Jinnah’s wrong war
Why did the Partition of India take place? Was it the inevitable result of a Subcontinent divided by religion and facing a power vacuum at the end of the Raj? Or was it a chance occurrence, arising from a unique set of historical circumstances? Many believe that, in fact, nobody was particularly keen on Partition — yet it happened anyway. A confluence of complex socio-economic realities and political compulsions in the wake of an intense and troubled colonial encounter provided a setting for the simultaneous climax of Partition and Independence amidst the dying embers of the British Raj.

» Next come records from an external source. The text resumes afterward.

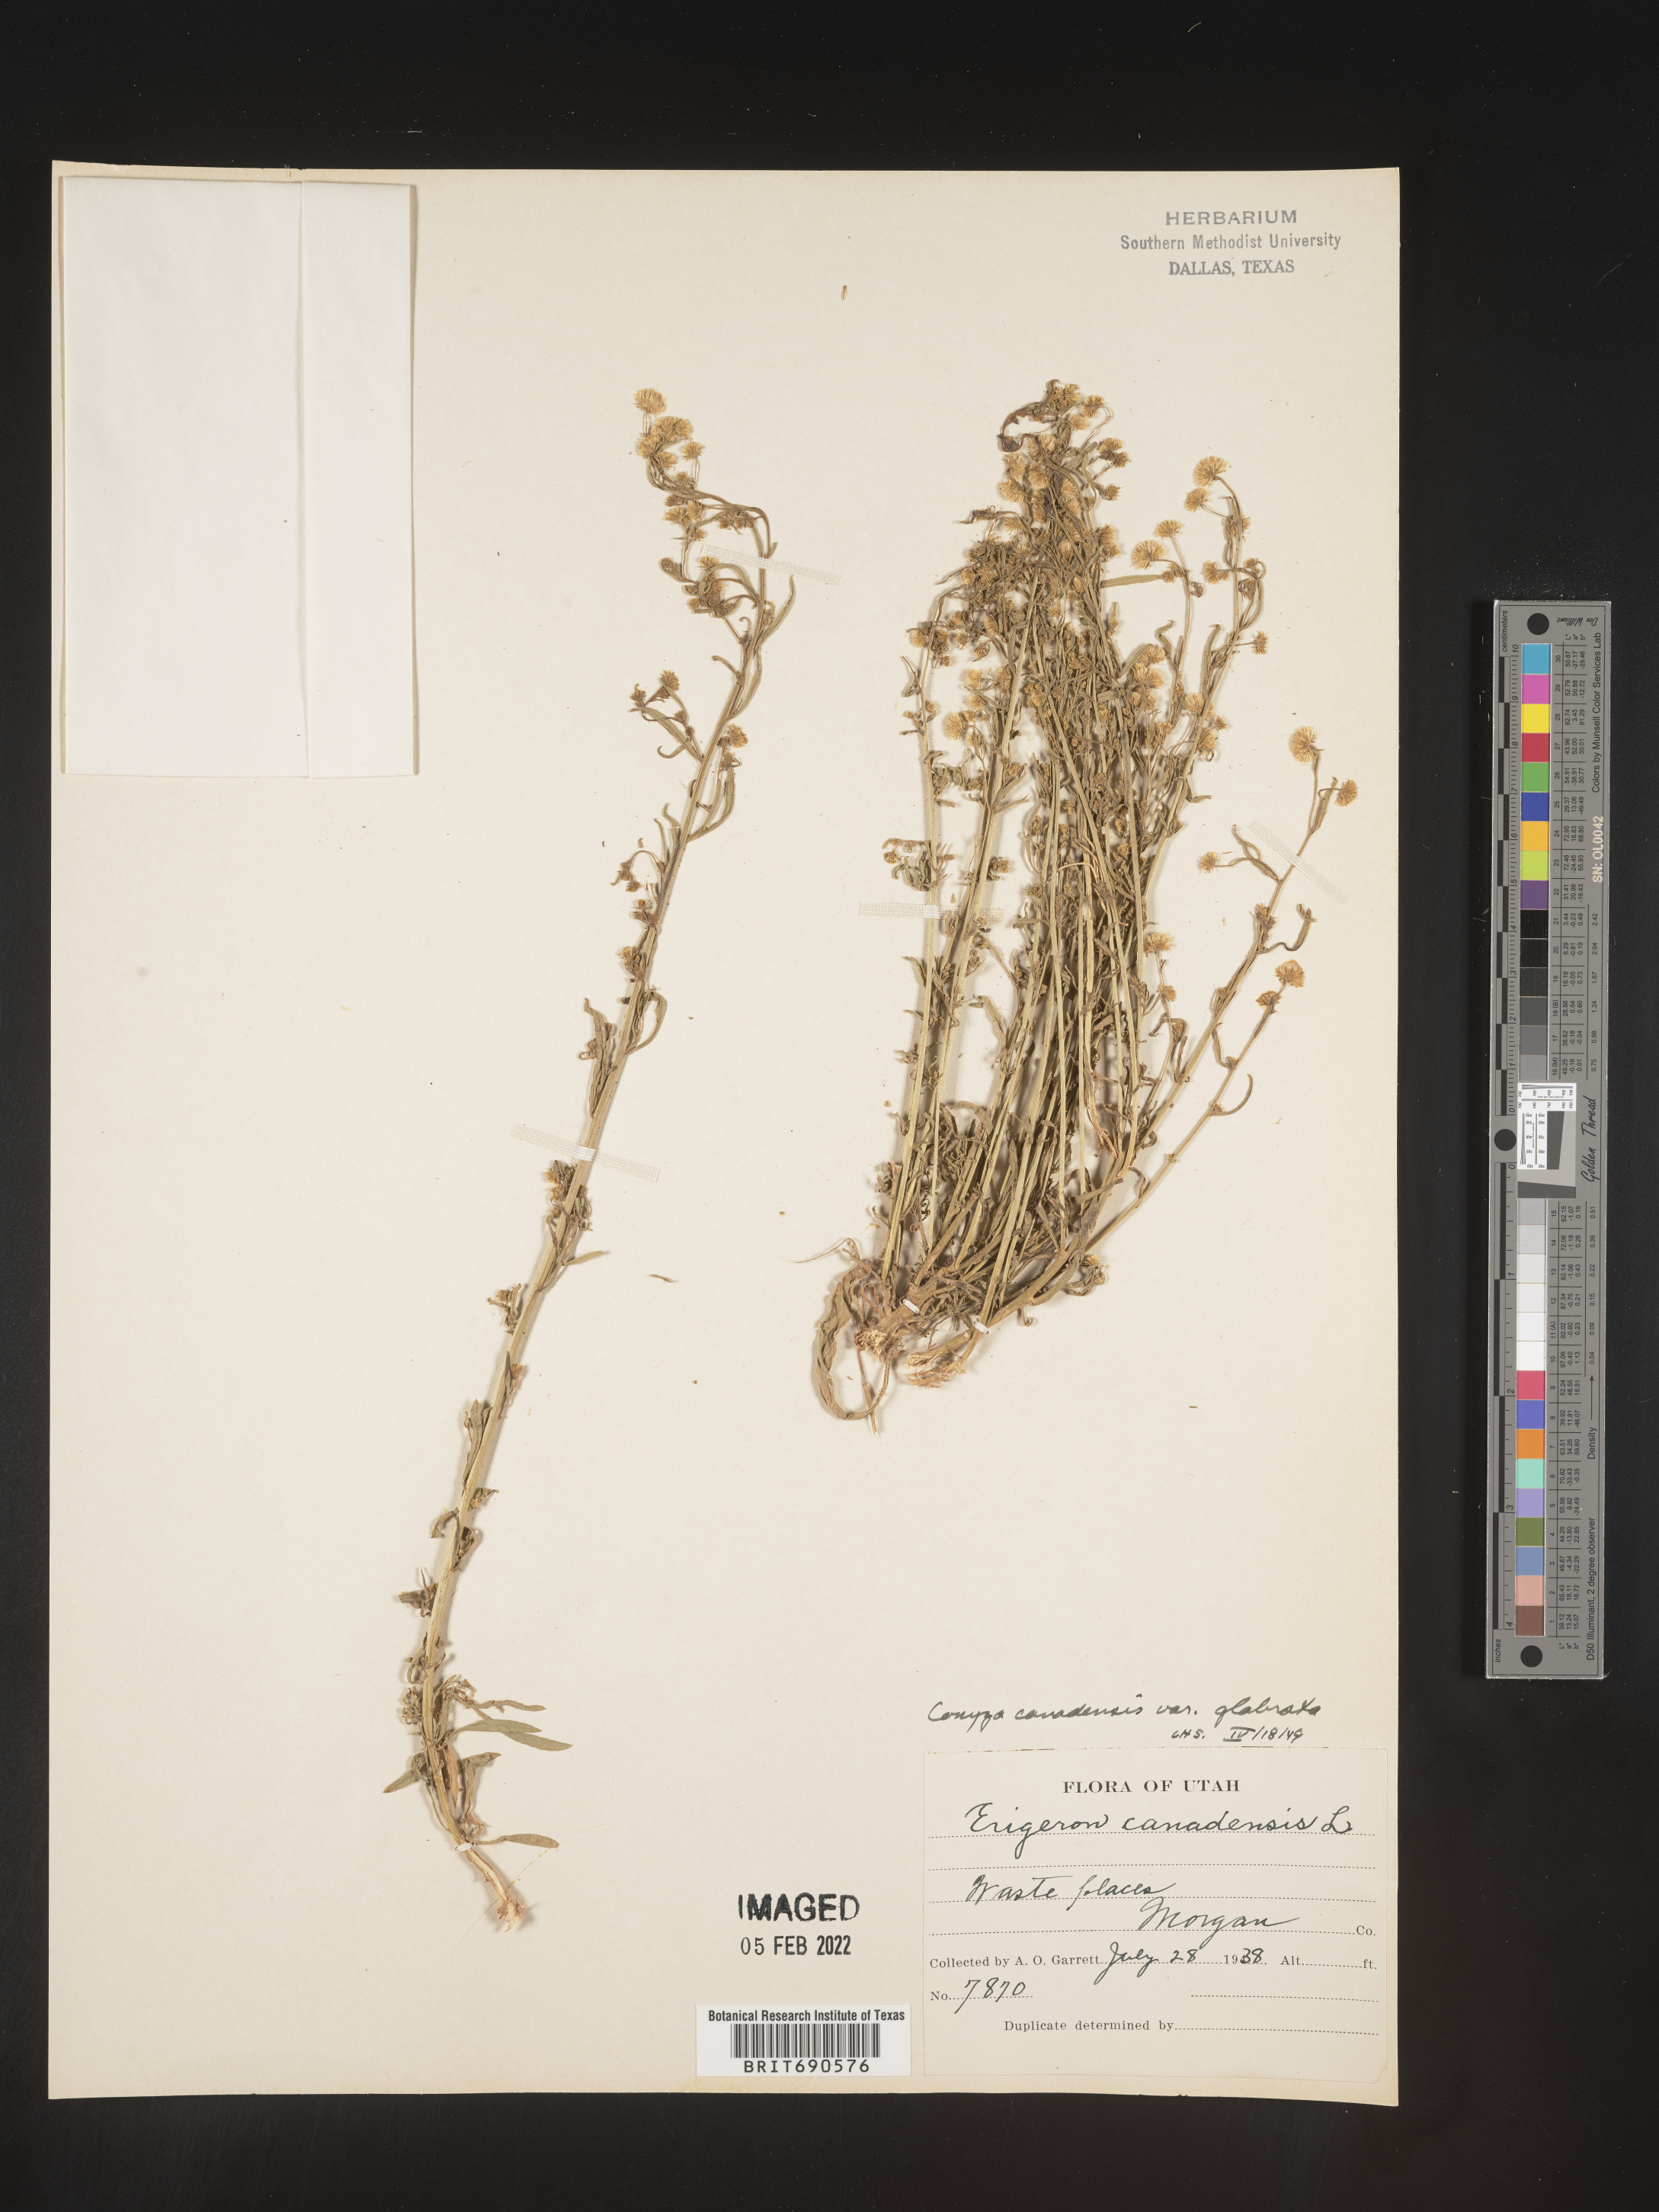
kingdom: Plantae
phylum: Tracheophyta
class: Magnoliopsida
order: Asterales
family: Asteraceae
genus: Erigeron
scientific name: Erigeron canadensis
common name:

The dissolution of British imperial authority in 1947 was as remarkable an event of modern times as was the camel-in-the-tent entry of the empire into the Subcontinent in the first place. The epic that was Partition continues to be perhaps the most tragic and controversial event of our times. Some commentators plead for an erasure of the memory of Partition, rather than to remind each generation of this crucial but painful outcome of the struggle for freedom. Literary evidence is adduced to illustrate the public's disillusionment with the leadership for having accepted the dismemberment of the country, and several related theses remain strong in popular literature and opinion. First, that Partition was demanded by the Muslim League and its leader, Muhammad Ali Jinnah, and that the Indian National Congress resisted it until nearly the end. Second, that the constituent assembly election of 1946 proved that the Muslim masses endorsed the Pakistan proposal by voting for the Muslim League. Third, that the bitter experience of the Calcutta killings of August 1946, in the wake of Jinnah's call for Direct Action, changed the nature of the entire political movement.